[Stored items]

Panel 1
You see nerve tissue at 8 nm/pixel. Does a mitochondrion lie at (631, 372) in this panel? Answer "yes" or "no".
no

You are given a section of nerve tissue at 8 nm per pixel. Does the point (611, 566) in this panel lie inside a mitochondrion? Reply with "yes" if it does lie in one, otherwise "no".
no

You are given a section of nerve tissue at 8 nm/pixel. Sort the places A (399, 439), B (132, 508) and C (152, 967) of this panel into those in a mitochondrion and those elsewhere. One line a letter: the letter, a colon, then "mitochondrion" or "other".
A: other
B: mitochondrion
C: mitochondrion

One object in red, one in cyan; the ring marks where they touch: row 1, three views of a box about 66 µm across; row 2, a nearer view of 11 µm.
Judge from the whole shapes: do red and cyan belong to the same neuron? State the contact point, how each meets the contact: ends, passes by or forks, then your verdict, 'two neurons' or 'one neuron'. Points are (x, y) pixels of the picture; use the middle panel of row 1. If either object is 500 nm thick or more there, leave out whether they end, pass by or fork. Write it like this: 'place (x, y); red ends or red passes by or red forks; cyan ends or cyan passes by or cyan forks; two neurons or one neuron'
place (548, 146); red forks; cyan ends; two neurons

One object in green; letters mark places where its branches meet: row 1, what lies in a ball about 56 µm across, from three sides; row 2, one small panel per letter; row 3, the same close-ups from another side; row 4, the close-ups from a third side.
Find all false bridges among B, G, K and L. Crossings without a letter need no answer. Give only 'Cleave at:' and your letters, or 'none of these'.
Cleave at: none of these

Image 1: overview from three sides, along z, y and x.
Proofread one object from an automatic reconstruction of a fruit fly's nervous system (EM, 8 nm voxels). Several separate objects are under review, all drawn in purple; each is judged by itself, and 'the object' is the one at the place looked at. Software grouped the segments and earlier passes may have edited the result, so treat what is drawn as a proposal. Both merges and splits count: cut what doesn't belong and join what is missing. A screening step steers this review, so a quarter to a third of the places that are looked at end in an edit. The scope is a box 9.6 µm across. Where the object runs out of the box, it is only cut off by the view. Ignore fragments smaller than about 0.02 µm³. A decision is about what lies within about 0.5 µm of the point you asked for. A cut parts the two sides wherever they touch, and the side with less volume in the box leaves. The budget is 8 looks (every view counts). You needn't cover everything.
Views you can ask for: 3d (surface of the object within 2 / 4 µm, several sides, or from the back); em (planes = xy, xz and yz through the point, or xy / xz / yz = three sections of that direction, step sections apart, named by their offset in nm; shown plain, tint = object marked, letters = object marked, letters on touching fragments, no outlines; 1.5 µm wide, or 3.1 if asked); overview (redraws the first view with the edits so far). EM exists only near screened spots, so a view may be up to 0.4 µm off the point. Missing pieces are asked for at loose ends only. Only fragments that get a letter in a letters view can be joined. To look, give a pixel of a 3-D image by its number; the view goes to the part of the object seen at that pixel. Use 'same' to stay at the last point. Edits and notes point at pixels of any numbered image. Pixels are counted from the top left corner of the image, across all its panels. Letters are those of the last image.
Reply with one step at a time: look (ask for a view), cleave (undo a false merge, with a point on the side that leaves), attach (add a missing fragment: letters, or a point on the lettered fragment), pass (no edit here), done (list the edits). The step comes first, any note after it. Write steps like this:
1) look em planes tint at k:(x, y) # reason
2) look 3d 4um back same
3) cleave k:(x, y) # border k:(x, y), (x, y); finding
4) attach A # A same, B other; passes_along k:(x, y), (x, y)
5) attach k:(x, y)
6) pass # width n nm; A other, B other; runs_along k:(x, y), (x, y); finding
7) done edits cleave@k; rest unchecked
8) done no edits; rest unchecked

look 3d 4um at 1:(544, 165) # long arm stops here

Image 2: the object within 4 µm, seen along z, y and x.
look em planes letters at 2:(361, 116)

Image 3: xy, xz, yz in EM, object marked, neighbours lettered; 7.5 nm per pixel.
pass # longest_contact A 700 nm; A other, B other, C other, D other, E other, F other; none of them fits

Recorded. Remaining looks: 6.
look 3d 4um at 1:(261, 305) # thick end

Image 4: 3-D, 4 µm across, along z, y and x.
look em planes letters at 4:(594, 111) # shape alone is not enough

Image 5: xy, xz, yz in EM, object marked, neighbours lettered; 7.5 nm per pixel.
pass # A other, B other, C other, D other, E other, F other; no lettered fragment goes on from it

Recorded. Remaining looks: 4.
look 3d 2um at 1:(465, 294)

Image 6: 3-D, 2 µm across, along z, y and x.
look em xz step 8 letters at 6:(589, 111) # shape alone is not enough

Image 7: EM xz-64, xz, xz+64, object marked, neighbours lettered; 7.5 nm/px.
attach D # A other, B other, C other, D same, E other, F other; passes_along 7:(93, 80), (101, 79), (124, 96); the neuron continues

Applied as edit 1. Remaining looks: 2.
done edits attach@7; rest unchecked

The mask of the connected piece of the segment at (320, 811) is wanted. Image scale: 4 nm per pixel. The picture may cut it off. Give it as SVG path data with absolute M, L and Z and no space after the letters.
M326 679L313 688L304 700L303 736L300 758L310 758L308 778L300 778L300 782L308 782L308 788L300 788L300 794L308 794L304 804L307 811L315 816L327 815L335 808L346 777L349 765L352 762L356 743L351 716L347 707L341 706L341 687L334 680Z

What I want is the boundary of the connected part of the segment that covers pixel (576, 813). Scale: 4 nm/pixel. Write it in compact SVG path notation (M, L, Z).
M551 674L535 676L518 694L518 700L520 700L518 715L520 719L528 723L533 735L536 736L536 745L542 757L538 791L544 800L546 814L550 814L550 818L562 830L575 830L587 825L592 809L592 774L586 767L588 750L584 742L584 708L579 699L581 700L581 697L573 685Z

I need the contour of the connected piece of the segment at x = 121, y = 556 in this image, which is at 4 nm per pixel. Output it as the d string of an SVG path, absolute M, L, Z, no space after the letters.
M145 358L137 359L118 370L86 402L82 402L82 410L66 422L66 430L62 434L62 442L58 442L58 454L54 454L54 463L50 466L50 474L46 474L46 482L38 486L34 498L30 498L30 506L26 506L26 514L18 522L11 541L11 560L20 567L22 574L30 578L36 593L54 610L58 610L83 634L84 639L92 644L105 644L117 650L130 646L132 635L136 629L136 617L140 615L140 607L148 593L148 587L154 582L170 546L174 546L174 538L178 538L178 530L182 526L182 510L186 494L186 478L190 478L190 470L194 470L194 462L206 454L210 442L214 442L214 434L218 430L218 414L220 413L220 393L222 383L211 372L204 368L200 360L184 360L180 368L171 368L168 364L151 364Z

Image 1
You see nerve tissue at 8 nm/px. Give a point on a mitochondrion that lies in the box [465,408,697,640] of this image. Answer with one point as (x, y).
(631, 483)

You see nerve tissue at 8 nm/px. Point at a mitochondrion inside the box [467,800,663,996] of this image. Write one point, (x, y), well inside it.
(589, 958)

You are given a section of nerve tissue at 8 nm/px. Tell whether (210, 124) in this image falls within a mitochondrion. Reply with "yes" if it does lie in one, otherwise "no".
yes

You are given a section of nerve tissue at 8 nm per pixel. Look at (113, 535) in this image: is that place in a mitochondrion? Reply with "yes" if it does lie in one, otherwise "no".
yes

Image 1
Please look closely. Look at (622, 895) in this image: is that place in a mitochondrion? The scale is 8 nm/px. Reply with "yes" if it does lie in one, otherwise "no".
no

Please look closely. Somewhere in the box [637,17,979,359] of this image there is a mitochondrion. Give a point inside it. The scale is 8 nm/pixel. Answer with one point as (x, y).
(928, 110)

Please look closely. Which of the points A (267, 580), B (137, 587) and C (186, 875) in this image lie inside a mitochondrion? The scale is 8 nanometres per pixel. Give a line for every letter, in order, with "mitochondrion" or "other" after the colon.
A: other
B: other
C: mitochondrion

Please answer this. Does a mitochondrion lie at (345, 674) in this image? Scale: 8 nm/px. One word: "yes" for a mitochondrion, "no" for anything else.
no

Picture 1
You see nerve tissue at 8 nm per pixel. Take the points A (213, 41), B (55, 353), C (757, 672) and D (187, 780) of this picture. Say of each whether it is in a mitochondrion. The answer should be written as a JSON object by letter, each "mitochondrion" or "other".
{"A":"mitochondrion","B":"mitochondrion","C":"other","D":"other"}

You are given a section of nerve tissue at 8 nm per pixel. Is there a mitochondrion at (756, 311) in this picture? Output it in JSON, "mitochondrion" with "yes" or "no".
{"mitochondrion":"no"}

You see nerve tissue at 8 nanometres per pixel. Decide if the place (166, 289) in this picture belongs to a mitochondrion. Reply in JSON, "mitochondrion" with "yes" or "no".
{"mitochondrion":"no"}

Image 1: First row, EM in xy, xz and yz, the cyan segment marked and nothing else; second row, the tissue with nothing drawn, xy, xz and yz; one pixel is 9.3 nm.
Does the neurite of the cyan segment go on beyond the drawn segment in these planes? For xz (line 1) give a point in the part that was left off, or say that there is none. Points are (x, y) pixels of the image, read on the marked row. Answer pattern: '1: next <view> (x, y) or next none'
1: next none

YOUR ASSIGNMENT:
Look through the data above and return exactly the lines from the one that contains "One object in green;" to the one that contains "Image 1: overview", inclusive, with nothing else.

ANSWER BOX:
One object in green; letters mark places where its branches meet: row 1, what lies in a ball about 56 µm across, from three sides; row 2, one small panel per letter; row 3, the same close-ups from another side; row 4, the close-ups from a third side.
Find all false bridges among B, G, K and L. Crossings without a letter need no answer. Give only 'Cleave at:' and your letters, or 'none of these'.
Cleave at: none of these

Image 1: overview from three sides, along z, y and x.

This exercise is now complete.